I’ve been failing rather a lot lately. Or so I tell myself, in that nasty scolding tone that all-too-often characterises my internal dialogue. And that voice is especially loud when it comes to my writing. I’m not meeting goals, not applying myself, not disciplined enough, not planning properly, not proactive in trying to build or maintain a brand, a profile… You get the picture.
It doesn’t actually help when I remind myself of just how productive I can be. From 1987 to 1997, I had 8 children’s books published. And from 2004, another 5 published, with a further 2 novels unpublished. Between those two very active periods, however, there were 7 years of little creative writing and no publishing. (I must add that they were years during which I had a baby and completed a post-graduate diploma in children’s literature and moved our family to help my parents age in their own home. Busy? Very!)
For the past 15 years I haven’t had a break from major writing projects. When, at the end of 2017, the children’s book I’d been working on for a couple of years didn’t come off (I’ve tried to use another word for ‘failure’!) I thought that a break of six months…or even a year…would do me good. Then I could re-launch. But, disappointingly, none of the three projects I’ve been working on have taken off. Thus the hectoring tone of my self talk. Just get over yourself, and get on with it, woman!

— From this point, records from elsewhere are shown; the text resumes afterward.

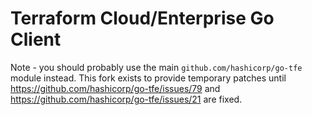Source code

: Terraform Cloud/Enterprise Go Client
==============================

Note - you should probably use the main `github.com/hashicorp/go-tfe` module instead. This fork exists to provide temporary patches until https://github.com/hashicorp/go-tfe/issues/79 and https://github.com/hashicorp/go-tfe/issues/21 are fixed.

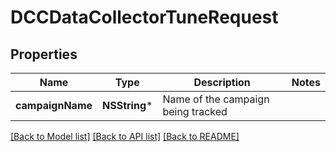 # DCCDataCollectorTuneRequest

## Properties
Name | Type | Description | Notes
------------ | ------------- | ------------- | -------------
**campaignName** | **NSString*** | Name of the campaign being tracked | 

[[Back to Model list]](../README.md#documentation-for-models) [[Back to API list]](../README.md#documentation-for-api-endpoints) [[Back to README]](../README.md)


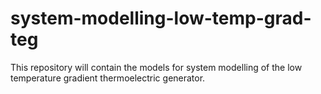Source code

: # system-modelling-low-temp-grad-teg
This repository will contain the models for system modelling of the low temperature gradient thermoelectric generator. 
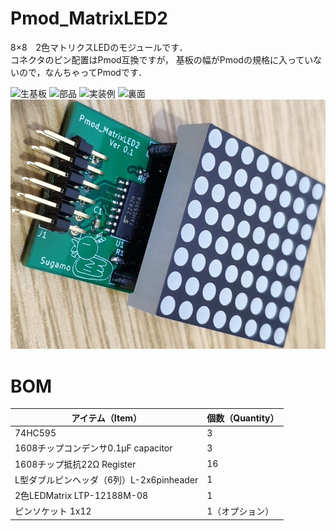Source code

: # Pmod_MatrixLED2
8×8　2色マトリクスLEDのモジュールです．  
コネクタのピン配置はPmod互換ですが，
基板の幅がPmodの規格に入っていないので，なんちゃってPmodです．


![生基板](blank.jpg)
![部品](parts.jpg)
![実装例](assembled.jpg)
![裏面](back.jpg)
![完品](matrix.jpg)

# BOM
アイテム（Item）|個数（Quantity）
---|---
74HC595 | 3
1608チップコンデンサ0.1μF capacitor | 3
1608チップ抵抗22Ω Register | 16
L型ダブルピンヘッダ（6列）L-2x6pinheader | 1
2色LEDMatrix LTP-12188M-08 | 1
ピンソケット 1x12 | 1（オプション）
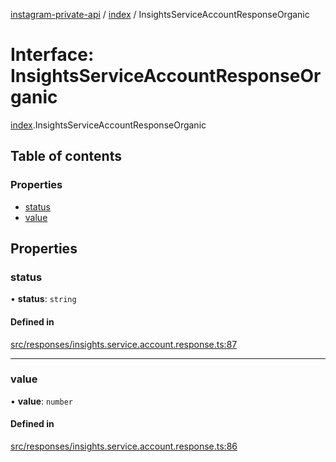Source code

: [instagram-private-api](../../README.md) / [index](../../modules/index.md) / InsightsServiceAccountResponseOrganic

# Interface: InsightsServiceAccountResponseOrganic

[index](../../modules/index.md).InsightsServiceAccountResponseOrganic

## Table of contents

### Properties

- [status](InsightsServiceAccountResponseOrganic.md#status)
- [value](InsightsServiceAccountResponseOrganic.md#value)

## Properties

### status

• **status**: `string`

#### Defined in

[src/responses/insights.service.account.response.ts:87](https://github.com/Nerixyz/instagram-private-api/blob/0e0721c/src/responses/insights.service.account.response.ts#L87)

___

### value

• **value**: `number`

#### Defined in

[src/responses/insights.service.account.response.ts:86](https://github.com/Nerixyz/instagram-private-api/blob/0e0721c/src/responses/insights.service.account.response.ts#L86)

Am I a failure? Have I failed? No, of course not – and yes, absolutely. My Verity Sparks books did unexpectedly well…but the final book is now out of print, so I guess that’s the end of Verity. My adult novel How Bright Are All Things Here didn’t sell well at all – but I love the story and the character of Bliss; I’m so glad that I wrote it. My two unpublished books were a colossal waste of time and energy, but I learned an enormous amount from writing them.

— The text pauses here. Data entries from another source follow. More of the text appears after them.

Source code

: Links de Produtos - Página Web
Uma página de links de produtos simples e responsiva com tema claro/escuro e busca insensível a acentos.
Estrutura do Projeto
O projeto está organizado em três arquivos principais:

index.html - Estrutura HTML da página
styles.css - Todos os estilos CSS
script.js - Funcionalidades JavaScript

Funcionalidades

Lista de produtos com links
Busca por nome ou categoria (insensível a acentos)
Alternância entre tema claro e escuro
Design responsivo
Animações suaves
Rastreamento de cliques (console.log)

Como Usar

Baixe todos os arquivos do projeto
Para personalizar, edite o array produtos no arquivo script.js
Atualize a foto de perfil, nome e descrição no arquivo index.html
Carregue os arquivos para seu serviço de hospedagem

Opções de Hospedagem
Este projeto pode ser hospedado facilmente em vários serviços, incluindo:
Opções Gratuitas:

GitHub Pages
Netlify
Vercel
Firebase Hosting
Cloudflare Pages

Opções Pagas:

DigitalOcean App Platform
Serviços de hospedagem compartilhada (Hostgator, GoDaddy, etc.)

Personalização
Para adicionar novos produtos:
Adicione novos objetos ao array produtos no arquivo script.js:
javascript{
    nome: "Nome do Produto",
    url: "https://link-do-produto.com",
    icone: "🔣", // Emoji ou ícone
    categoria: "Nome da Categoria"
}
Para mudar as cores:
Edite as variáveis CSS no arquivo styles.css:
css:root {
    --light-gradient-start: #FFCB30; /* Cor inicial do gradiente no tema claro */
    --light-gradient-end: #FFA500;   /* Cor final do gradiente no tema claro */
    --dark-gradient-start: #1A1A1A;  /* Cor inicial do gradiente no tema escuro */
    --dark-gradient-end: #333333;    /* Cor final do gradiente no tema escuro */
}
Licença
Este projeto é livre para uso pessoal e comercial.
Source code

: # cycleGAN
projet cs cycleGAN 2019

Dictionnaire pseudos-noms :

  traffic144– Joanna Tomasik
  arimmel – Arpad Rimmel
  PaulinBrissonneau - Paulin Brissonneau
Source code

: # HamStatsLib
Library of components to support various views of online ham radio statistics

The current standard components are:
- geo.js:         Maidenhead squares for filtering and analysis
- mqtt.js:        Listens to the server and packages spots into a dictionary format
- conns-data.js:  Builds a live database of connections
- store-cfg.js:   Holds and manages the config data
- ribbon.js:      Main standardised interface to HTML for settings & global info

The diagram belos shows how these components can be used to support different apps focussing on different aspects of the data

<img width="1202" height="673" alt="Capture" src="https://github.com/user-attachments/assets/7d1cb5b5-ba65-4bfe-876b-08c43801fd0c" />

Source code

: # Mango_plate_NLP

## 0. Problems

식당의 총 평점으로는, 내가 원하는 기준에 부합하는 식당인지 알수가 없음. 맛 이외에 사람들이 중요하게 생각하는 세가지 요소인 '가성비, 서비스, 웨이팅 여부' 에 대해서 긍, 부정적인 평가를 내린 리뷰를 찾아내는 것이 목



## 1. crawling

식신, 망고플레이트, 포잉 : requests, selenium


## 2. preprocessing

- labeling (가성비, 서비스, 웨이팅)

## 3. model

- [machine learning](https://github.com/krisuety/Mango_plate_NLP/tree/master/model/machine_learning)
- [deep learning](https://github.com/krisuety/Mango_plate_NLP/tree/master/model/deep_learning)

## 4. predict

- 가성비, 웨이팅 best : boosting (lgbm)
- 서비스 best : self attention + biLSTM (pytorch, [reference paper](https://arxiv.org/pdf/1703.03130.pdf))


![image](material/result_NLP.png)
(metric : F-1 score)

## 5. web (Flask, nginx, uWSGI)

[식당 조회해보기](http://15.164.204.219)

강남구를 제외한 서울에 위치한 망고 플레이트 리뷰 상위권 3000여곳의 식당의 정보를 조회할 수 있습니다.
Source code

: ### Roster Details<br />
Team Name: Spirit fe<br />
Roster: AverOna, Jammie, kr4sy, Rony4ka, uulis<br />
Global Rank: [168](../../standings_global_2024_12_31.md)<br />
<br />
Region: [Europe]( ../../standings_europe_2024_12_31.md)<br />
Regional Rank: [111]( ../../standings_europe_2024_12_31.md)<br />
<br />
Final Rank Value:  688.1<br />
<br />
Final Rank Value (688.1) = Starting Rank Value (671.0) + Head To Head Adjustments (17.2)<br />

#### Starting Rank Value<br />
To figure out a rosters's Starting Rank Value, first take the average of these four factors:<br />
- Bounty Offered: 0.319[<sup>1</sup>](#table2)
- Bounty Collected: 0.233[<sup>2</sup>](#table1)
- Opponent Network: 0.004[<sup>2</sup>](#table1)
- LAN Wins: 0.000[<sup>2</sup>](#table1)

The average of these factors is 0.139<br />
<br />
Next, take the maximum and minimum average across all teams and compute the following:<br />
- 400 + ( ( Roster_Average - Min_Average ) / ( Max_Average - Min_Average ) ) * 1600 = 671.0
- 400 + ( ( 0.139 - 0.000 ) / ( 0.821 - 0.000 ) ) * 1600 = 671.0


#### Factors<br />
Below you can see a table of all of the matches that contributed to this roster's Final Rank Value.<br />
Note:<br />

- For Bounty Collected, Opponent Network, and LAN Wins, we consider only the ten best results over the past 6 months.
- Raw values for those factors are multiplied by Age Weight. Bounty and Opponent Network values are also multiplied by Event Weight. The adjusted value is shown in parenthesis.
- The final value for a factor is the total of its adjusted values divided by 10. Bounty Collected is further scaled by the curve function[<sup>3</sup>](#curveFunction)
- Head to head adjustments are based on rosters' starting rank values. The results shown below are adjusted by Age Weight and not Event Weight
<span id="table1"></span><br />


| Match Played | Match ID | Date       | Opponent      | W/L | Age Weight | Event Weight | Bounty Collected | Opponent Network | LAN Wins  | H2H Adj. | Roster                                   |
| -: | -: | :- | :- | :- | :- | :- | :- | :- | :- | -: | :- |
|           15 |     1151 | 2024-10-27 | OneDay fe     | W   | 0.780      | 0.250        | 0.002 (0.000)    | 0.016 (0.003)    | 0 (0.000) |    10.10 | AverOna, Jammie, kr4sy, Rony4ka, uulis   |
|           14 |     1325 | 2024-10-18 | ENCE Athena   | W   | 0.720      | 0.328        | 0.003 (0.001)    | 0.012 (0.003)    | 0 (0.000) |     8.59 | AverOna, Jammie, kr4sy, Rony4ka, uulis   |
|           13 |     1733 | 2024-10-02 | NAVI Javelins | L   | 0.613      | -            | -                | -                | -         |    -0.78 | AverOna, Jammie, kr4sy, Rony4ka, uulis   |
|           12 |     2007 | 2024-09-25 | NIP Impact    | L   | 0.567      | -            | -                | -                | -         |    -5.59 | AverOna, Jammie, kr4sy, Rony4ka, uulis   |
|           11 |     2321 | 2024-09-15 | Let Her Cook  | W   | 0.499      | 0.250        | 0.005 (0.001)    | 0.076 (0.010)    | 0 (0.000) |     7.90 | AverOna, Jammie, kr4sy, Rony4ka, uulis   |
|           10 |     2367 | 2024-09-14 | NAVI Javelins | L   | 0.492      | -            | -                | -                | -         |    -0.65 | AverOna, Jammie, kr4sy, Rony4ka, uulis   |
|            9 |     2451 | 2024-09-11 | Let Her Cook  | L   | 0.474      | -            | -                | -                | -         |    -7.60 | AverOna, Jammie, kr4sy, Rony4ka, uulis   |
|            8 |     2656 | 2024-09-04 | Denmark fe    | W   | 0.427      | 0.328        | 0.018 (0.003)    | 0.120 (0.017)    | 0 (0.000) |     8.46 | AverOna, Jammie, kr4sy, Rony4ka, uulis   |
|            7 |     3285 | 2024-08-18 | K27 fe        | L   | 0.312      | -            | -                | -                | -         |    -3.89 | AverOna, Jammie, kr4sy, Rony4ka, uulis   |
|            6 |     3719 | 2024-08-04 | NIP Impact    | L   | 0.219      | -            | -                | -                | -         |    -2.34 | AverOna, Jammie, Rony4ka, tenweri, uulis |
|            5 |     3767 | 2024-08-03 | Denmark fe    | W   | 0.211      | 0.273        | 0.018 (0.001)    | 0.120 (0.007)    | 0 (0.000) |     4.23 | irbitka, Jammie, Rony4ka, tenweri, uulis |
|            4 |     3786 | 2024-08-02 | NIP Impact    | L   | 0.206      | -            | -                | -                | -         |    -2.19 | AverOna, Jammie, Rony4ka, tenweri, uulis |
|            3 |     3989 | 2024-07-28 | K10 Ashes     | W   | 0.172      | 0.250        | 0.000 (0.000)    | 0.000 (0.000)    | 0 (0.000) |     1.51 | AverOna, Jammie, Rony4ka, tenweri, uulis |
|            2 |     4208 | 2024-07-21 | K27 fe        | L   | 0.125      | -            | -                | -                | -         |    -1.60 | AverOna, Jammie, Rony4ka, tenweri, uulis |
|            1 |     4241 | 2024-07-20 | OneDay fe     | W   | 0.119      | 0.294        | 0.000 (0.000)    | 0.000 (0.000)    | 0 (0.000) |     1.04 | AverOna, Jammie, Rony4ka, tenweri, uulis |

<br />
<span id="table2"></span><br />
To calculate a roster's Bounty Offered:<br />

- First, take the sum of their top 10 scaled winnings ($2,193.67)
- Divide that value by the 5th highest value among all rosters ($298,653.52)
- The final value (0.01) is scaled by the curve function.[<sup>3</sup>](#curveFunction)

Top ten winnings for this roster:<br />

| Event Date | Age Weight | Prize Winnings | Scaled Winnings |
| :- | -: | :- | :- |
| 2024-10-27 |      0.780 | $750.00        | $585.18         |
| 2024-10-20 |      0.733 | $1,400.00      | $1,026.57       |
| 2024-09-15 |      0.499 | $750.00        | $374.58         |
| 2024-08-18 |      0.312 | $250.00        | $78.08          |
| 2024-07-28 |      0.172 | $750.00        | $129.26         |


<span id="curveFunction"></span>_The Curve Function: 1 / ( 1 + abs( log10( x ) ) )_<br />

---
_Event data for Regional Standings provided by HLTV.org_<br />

Perhaps I’m due for a break. Perhaps I should give myself a break, too, from my own self-imposed expectations? After reading How to Fail, I think – not perhaps – definitely.
How to Fail by Elizabeth Day is a lovely, funny, wise reminder that things go wrong all the time. She takes a range of ‘failures’ – from the heart-tearing loss of her dream to have a child, to the laugh-out-loud attempt to live like Gwyneth Paltrow for a week – and shows us that without failure, none of us would learn, grow or thrive.

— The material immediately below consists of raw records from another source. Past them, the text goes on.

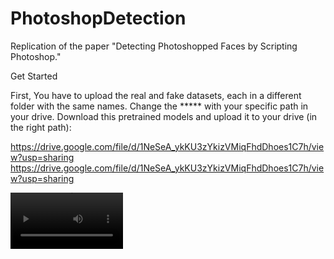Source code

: # PhotoshopDetection
Replication of the paper "Detecting Photoshopped Faces by Scripting Photoshop."

Get Started

First, You have to upload the real and fake datasets, each in a different folder with the same names.
Change the ***** with your specific path in your drive.
Download this pretrained models and upload it to your drive (in the right path):

https://drive.google.com/file/d/1NeSeA_ykKU3zYkizVMiqFhdDhoes1C7h/view?usp=sharing
https://drive.google.com/file/d/1NeSeA_ykKU3zYkizVMiqFhdDhoes1C7h/view?usp=sharing

<video src='your URL here' width=180/>


A) Acknowledgments
This colab code borrows partially from:

https://github.com/PeterWang512/FALdetector

https://github.com/open-mmlab/mmflow

https://github.com/konsumer   (https://colab.research.google.com/drive/1AQ0XSKWjzJBhGXXJ0XrA4DckFdv6Ul5N?usp=sharing#scrollTo=2eYISfxy-8qe)
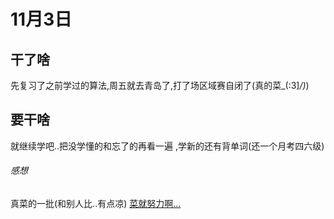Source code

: # 11月3日
## 干了啥
先复习了之前学过的算法,周五就去青岛了,打了场区域赛自闭了(真的菜_(:3]_/)_)
## 要干啥
就继续学吧..把没学懂的和忘了的再看一遍 ,学新的还有背单词(还一个月考四六级)
###### 感想 
真菜的一批(和别人比..有点凉)
[菜就努力啊... ]( https://blog.csdn.net/qq_41886199)

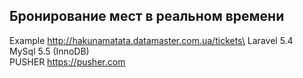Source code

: ## Бронирование мест в реальном времени 

Example http://hakunamatata.datamaster.com.ua/tickets\
Laravel 5.4\
MySql 5.5 (InnoDB)\
PUSHER https://pusher.com
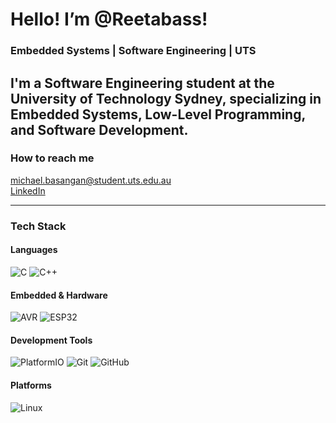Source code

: # Hello! I’m @Reetabass!
### Embedded Systems | Software Engineering | UTS

I'm a **Software Engineering student** at the University of Technology Sydney, specializing in **Embedded Systems**, **Low-Level Programming**, and **Software Development**. 
---

### How to reach me

  michael.basangan@student.uts.edu.au  
  [LinkedIn](https://linkedin.com/in/micheelreedbas)  

---

### Tech Stack

#### Languages  
![C](https://img.shields.io/badge/-C-A8B9CC?logo=c&logoColor=white&style=flat)
![C++](https://img.shields.io/badge/-C++-00599C?logo=cplusplus&logoColor=white&style=flat)

#### Embedded & Hardware  
![AVR](https://img.shields.io/badge/-AVR-000000?logo=atmel&logoColor=white&style=flat)
![ESP32](https://img.shields.io/badge/-ESP32-000000?style=flat)

#### Development Tools  
![PlatformIO](https://img.shields.io/badge/-PlatformIO-FF6600?logo=platformio&logoColor=white&style=flat)
![Git](https://img.shields.io/badge/-Git-F05032?logo=git&logoColor=white&style=flat)
![GitHub](https://img.shields.io/badge/-GitHub-181717?logo=github&logoColor=white&style=flat)


#### Platforms  
![Linux](https://img.shields.io/badge/-Linux-FCC624?logo=linux&logoColor=black&style=flat)


<!---
Reetabass/Reetabass is a ✨ special ✨ repository because its `README.md` (this file) appears on your GitHub profile.
You can click the Preview link to take a look at your changes.
--->
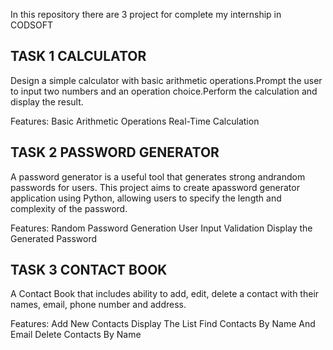 In this repository there are 3 project for complete my internship in CODSOFT

TASK 1 CALCULATOR
-----------------
Design a simple calculator with basic  arithmetic operations.Prompt the user to input two numbers  and an operation 
choice.Perform the calculation and display the result.

Features:
Basic Arithmetic Operations
Real-Time Calculation

TASK 2 PASSWORD GENERATOR
-------------------------
A password generator is a useful tool that generates strong andrandom passwords for users. This project aims to create
apassword generator application using Python, allowing users to specify the length and complexity of the password.

Features:
Random Password Generation
User Input Validation
Display the Generated Password

TASK 3 CONTACT BOOK
-------------------
A Contact Book that includes ability to add, edit, delete a contact with their names, email, phone number and address.

Features:
Add New Contacts
Display The List
Find Contacts By Name And Email
Delete Contacts By Name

These are wise words, Susan. I think it pays to examine that notion of ‘failure’ more closely — what are our intentions in the first place? If we decide that we just want commercial success, we are almost bound to fail, because huge money in this business is so rare (and so rarely goes to the most deserving :)) Maybe we have to redefine what ‘success’ means: learning and growing, making connections, achieving a personal goal in our writing (even if other people don’t appreciate it!). A ‘successful’ life is not the same thing as a fulfilling life.
Thank you Kate – wise and encouraging words in return. Really wondering if I am “a writer” when I’m not actually writing!